Neste caso, o tipo de lesão no tornozelo deve ser determinado com precisão pelo mecanismo da lesão e pelos dados radiológicos do membro afetado, a fim de orientar corretamente o reposicionamento e a fixação.
Às vezes, uma simples fratura medial do tornozelo pode fazer parte de uma 'fratura de Maisonneuve' mais complexa, que também inclui uma fratura proximal da fíbula e uma lesão ligamentar combinada, portanto, toda a tíbiofíbula deve ser examinada radiograficamente.

Figura 8 Posição dianteira e traseira

Figura 9 Pontos do tornozelo (15° de rotação interna)

Figura 10 Posição lateral

Figura 11 Deslocamento da fratura aparentemente combinado com luxação

Figura 12 Radiografia de estresse (ruptura do ligamento triangular)
Geralmente é realizada anestesia dos nervos femoral e ciático.
O tipo de rotação póstero-externa de reposicionamento fechado é realizado na ordem de união externa do tornozelo-tornozelo interno-tornozelo posterior-tíbiofibular inferior. O tipo rotação posterior-rotação interna é realizado na ordem tornozelo interno-tornozelo externo.
No caso de rotação póstero-externa tipo IV, o paciente é colocado em decúbito dorsal e o joelho flexionado a 90° para relaxar o tríceps da panturrilha.
Dois auxiliares seguram a parte poplítea da coxa e do pé respectivamente, e a tração é aplicada no sentido da deformidade da fratura (a força de tração não deve ser excessiva para evitar o agravamento da lesão).
O assistente que puxa o pé gira o pé para dentro para corrigir a deformidade de rotação externa (Figura 13). Enquanto empurra a extremidade distal em direção ao lado tibial e puxa a tíbia distal em direção ao lado fibular, o assistente gira para dentro e estende dorsalmente a articulação do tornozelo para corrigir o deslocamento externo do tornozelo e do tálus (Figura 14).
Manter a posição de rotação interna-rotação interna-extensão dorsal. Em seguida, o bloqueio posterior da fratura do tornozelo é segurado por ambos os polegares, os quatro dedos circundam a tíbia distal e ambos os polegares empurram e apertam distalmente, enquanto puxam a tíbia distal para baixo para recolocar o tornozelo posterior (Figura 15).
Finalmente, o operador empurra o tornozelo medial para trás e para baixo com os polegares para reiniciá-lo (Figura 16). Dois assistentes mantêm o pé e o tornozelo na posição de rotação interna-rotação interna-extensão dorsal em preparação para a fixação.

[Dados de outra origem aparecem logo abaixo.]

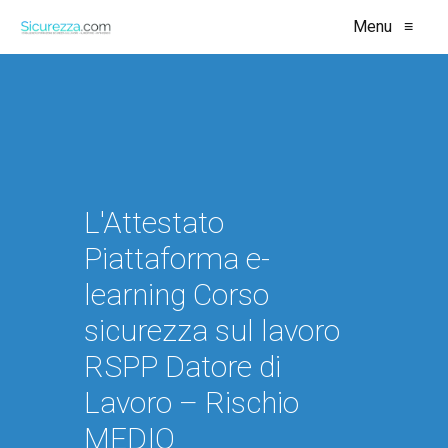
Menu
≡
L'Attestato
Piattaforma e-
learning Corso
sicurezza sul lavoro
RSPP Datore di
Lavoro – Rischio
MEDIO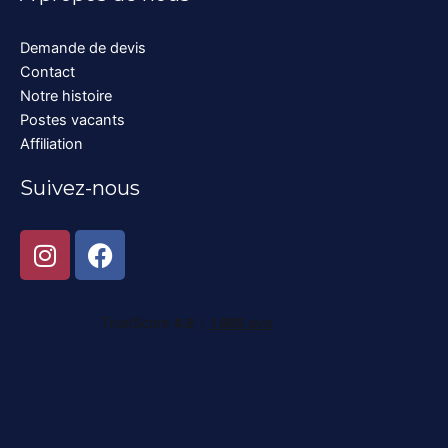
Demande de devis
Contact
Notre histoire
Postes vacants
Affiliation
Suivez-nous
I
F
n
a
s
c
t
e
a
b
g
o
r
o
a
k
m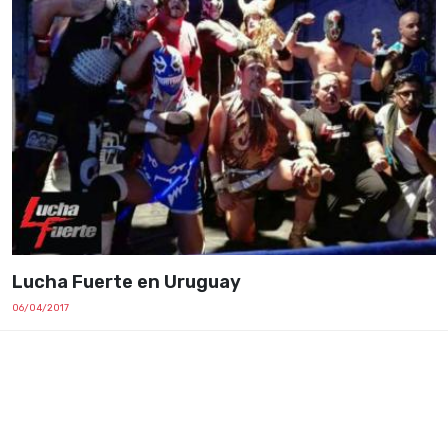
Lucha Fuerte en Uruguay
06/04/2017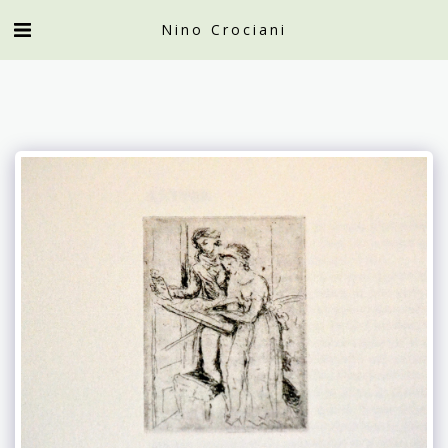
Nino Crociani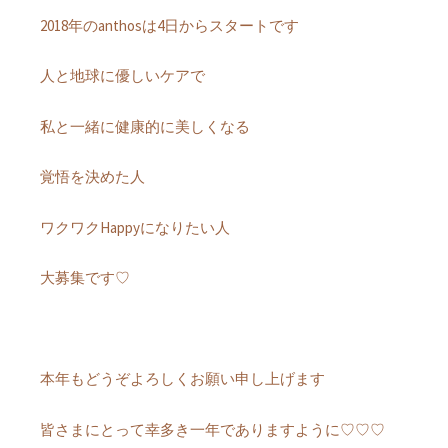
2018年のanthosは4日からスタートです
人と地球に優しいケアで
私と一緒に健康的に美しくなる
覚悟を決めた人
ワクワクHappyになりたい人
大募集です♡
本年もどうぞよろしくお願い申し上げます
皆さまにとって幸多き一年でありますように♡♡♡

Figura 13 Correção de tração da deformidade de rotação externa

Figura 14 Correção do deslocamento lateral do tornozelo externo e tálus

Figura 15 Correção do deslocamento posterior do tornozelo

Figura 16 Correção do deslocamento interno do tornozelo
O processo de reposicionamento interno pós-rotação é o oposto do processo de reposicionamento pós-rotação-externo e é realizado na ordem tornozelo interno-tornozelo externo.